(CN) – The 4th Circuit rejected a West Virginia agency’s attempts to avoid Clean Water Act permitting requirements as it reclaimed abandoned coal mines.
Coal mining contaminates water by releasing substances such as iron and manganese, which lower pH and make water excessively acidic. This acidic water can be neutralized through an expensive process of mechanically increasing the pH balance.
For this reason, mining companies must post bonds, which can be forfeited for the purpose of reclaiming a mining site.
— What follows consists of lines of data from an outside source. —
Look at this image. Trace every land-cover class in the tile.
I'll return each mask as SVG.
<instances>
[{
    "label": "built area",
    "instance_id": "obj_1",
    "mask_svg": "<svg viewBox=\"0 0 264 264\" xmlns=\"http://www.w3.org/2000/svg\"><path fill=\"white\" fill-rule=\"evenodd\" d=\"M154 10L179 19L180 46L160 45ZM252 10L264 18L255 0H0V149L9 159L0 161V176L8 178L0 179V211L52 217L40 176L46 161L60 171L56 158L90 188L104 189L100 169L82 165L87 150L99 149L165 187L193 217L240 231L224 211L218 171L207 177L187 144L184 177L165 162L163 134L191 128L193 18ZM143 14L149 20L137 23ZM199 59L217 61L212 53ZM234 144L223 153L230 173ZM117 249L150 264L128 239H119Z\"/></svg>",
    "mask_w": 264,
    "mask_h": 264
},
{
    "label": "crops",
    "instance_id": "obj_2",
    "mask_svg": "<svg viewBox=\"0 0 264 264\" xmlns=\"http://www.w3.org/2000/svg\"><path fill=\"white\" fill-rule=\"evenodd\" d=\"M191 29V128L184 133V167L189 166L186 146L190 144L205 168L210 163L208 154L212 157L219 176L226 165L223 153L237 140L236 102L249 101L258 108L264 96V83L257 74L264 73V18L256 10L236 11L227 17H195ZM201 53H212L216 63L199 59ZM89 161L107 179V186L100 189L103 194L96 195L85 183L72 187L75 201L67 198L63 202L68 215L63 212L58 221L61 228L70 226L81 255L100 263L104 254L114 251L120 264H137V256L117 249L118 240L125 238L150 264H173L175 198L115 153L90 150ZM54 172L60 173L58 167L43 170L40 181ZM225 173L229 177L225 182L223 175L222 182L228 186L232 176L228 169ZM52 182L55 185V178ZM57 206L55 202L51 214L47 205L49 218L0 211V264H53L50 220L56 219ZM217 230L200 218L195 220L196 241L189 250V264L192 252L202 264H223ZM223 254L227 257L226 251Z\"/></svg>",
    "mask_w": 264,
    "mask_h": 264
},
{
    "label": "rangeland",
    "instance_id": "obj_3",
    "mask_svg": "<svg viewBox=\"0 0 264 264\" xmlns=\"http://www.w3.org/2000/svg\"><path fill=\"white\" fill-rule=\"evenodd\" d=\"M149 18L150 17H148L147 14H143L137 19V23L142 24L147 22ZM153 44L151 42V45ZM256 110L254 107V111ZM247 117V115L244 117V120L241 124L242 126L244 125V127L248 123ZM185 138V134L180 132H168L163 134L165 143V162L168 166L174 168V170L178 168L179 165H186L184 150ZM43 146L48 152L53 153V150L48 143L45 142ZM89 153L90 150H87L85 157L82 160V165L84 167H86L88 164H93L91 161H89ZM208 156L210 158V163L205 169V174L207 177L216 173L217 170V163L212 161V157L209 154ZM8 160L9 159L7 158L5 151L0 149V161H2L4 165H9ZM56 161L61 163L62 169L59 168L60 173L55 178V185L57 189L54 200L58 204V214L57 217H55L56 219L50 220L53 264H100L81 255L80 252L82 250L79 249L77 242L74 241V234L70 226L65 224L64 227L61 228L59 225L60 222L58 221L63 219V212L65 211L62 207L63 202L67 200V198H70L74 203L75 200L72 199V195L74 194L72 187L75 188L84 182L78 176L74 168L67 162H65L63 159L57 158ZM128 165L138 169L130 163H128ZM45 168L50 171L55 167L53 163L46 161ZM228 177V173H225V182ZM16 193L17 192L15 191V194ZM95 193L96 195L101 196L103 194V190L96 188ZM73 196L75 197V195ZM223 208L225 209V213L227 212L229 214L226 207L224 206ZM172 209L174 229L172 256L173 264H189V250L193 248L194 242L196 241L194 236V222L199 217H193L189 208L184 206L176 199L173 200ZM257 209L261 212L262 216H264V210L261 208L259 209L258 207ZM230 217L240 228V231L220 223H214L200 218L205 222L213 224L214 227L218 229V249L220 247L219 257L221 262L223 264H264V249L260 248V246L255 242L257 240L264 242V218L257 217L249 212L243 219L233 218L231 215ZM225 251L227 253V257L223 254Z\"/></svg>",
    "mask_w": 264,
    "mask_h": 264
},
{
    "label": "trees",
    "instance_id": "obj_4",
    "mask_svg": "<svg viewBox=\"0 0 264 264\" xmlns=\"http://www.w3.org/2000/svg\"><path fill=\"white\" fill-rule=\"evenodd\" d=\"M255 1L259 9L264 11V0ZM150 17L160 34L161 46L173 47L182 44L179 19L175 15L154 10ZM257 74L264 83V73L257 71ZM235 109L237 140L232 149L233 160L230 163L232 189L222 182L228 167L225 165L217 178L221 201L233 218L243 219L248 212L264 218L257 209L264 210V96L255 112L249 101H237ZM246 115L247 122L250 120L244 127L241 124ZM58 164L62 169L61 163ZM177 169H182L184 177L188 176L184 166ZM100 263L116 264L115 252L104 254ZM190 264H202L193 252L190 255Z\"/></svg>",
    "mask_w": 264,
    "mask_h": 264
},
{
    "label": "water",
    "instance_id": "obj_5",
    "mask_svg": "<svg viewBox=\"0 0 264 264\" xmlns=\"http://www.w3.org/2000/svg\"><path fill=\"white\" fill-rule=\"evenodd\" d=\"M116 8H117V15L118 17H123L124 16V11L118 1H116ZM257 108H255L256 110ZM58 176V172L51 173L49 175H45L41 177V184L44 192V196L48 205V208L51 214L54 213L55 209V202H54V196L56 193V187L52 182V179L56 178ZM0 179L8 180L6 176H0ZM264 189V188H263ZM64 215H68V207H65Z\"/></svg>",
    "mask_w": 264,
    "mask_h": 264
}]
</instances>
The West Virginia Highlands Conservancy and another group sought bond forfeit for 18 coal mining sites in northern West Virginia. The West Virginia Department of Environmental Protection refused to get permits, despite acknowledging ongoing pollution at these sites.
The department argued that the permitting system applied to only new discharges, not to cleaning up pollution from coal companies that operated mines at the site.
“The statute takes the water’s point of view: Water is indifferent about who initially polluted it so long as pollution continues to occur,” Judge J. Harvie Wilkinson wrote for the three-judge panel.
Because the state runs its own permitting system under the Clean Water Act, it argued that it would be “absurd” for the agency to apply for permits, and then police its own inevitable violations.
The federal appeals court in Richmond, Va., agreed with the trial court that the plain language of the Clean Water Act requires any entity discharging pollution to obtain permits.
“We take the statute as it is, not as [the department] wishes it would be,” Wilkinson wrote for the unanimous panel. “We are not in the business of rewriting laws whenever parties allege it is difficult to comply with them.
“Exempting the state … risks sending the wrong message to mining companies: don’t bother complying with the permits, because the state won’t either,” Wilkinson concluded.
The appellate court upheld an injunction requiring the state agency to apply for permits. To date, the agency has issued draft permits, on which the EPA has commented. Final permits should be completed by mid-January of next year.